Preskoči na vsebino

Resources and tools

Parliamentary Corpus of first Yugoslavia (1919-1939) yu1Parl 1.0

The yu1Parl 1.0 corpus includes stenographic transcripts of the sessions of the national representation of the First Yugoslavia from 1919 to 1939. This includes the Temporary National Representation of the Kingdom of Serbs, Croats, and Slovenes (1919–1920), the Legislative Committee of the National Assembly of the Kingdom of Serbs, Croats, and Slovenes (1921–1922), and the National Representation of the Kingdom of Yugoslavia (1931–1939), which covers sessions of both the National Assembly and the Senate. A longer period of transcripts from 1923 to 1928 is missing, as they were not available in digital form at the time the corpus was created. The corpus was compiled from scanned printed transcripts published as PDF documents on the SIstory portal.
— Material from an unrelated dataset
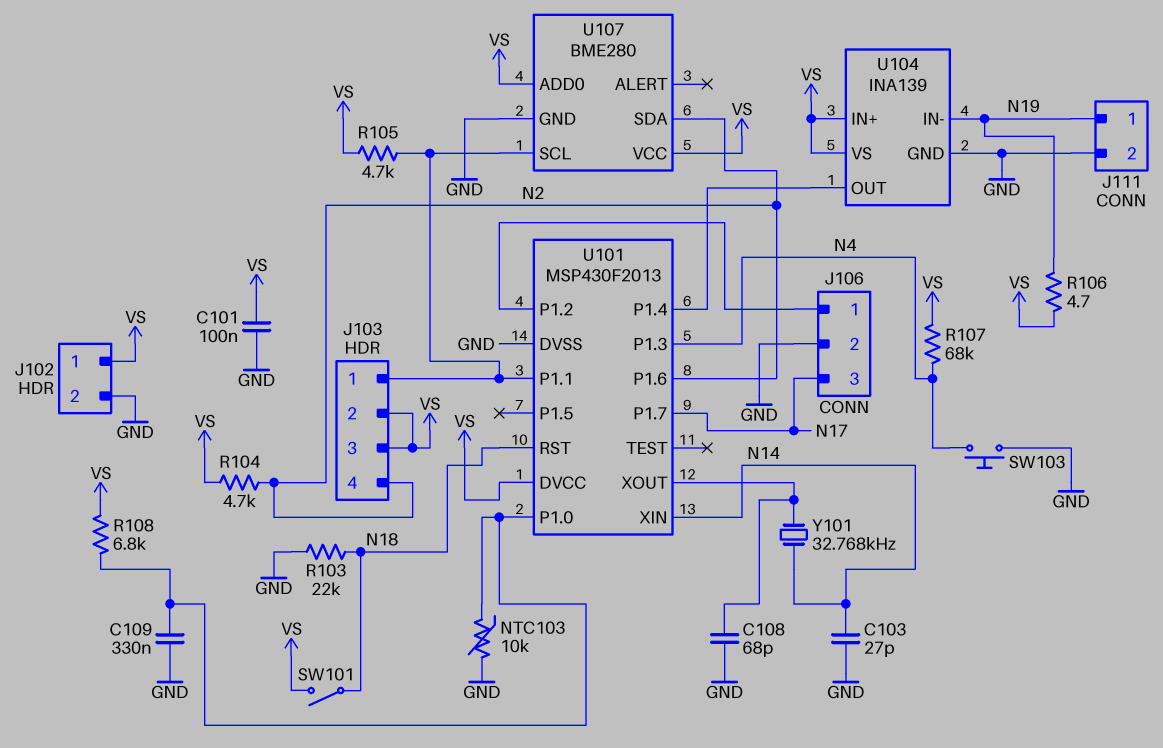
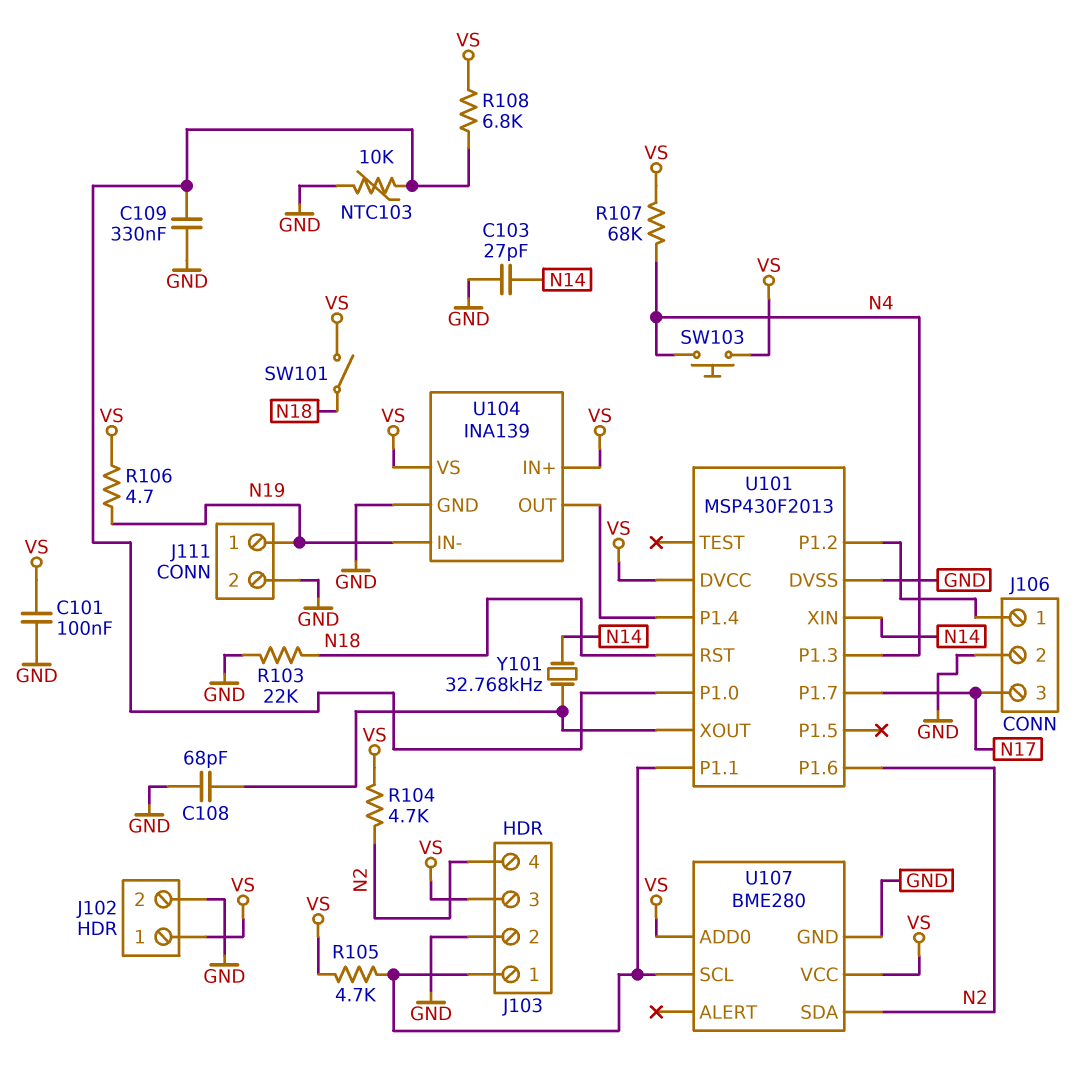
J103 pin 2: VS -> GND
SW103: button (GND, N4) -> button (N4, VS)

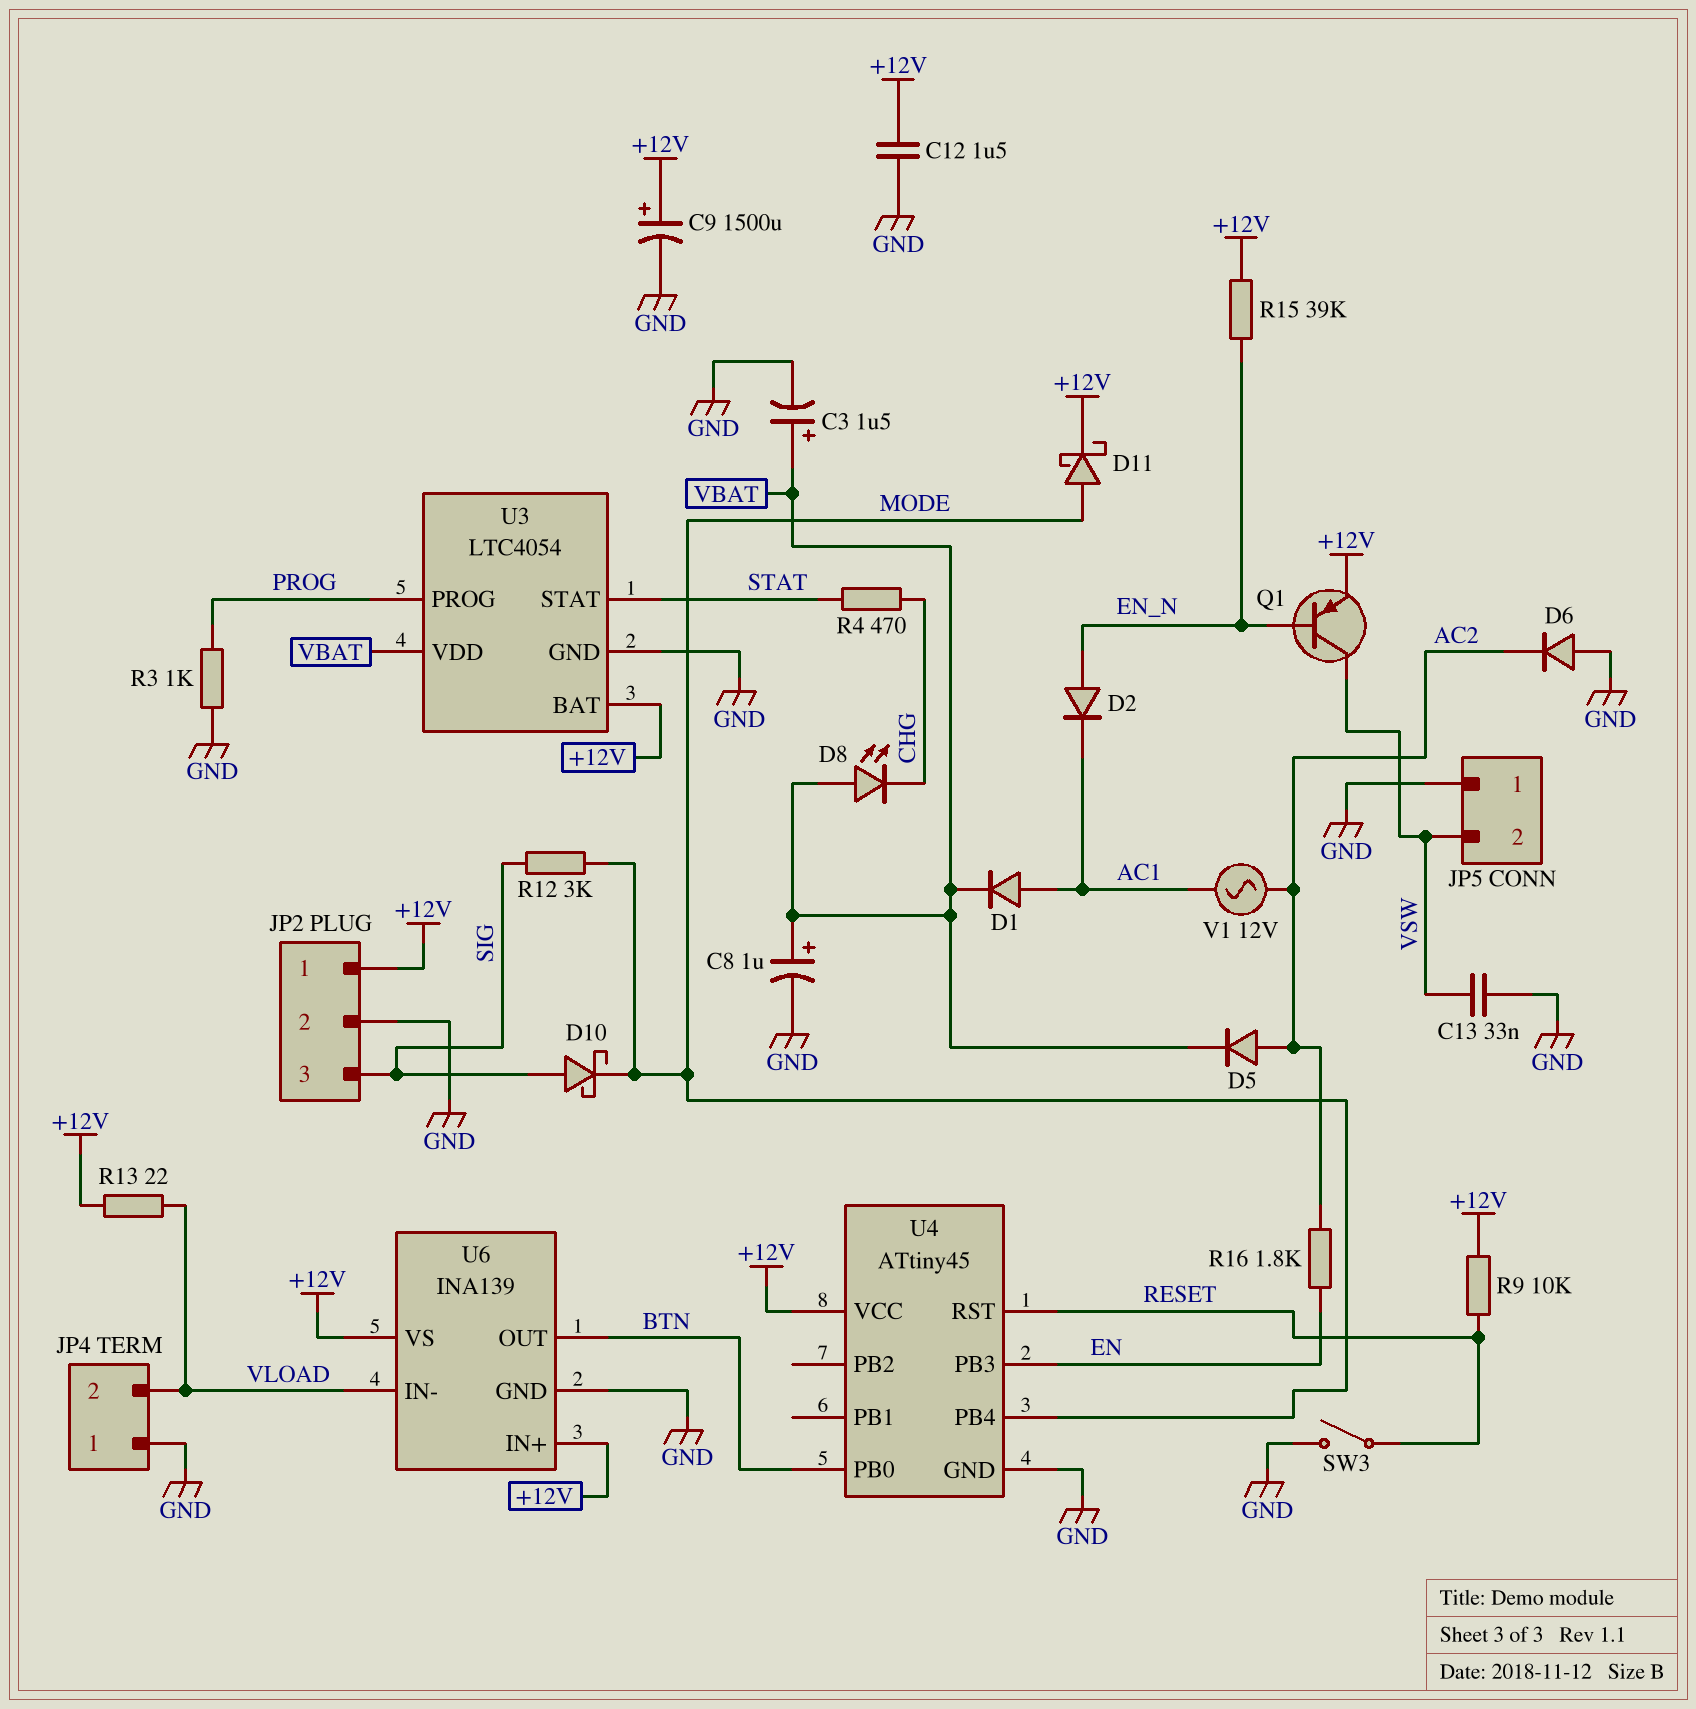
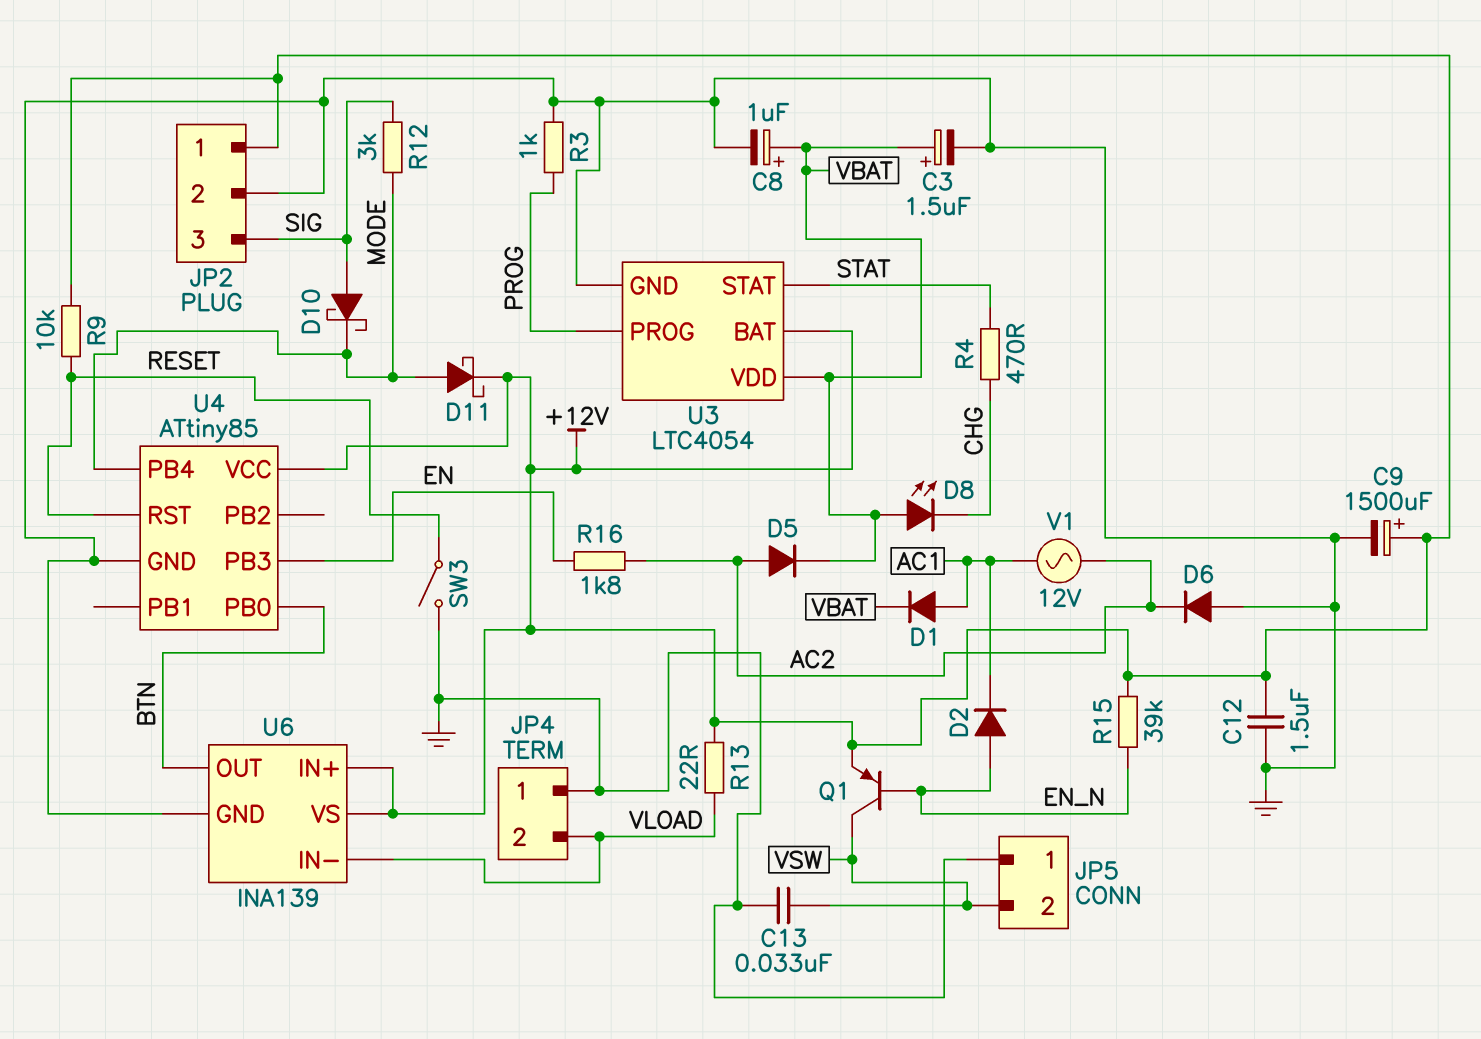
U4: ATtiny45 -> ATtiny85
It consists of facsimiles of the transcripts in PDF format and corresponding machine-readable XML documents in the Parla-CLARIN TEI format with metadata annotations, including morphosyntactic tagging and lemmatization. The corpus contains 714 session transcripts, totalling 15,403 pages. All transcripts are multilingual: Slovene (3% of sentences) and Serbo-Croatian, written in both Cyrillic (59% of sentences) and Latin script (38% of sentences), and contain approximately 13 million words in speeches. The corpus is available in the CLARIN.SI repository, with links to the concordancers noSketch Engine and KonText, and in the web application ParlaVis.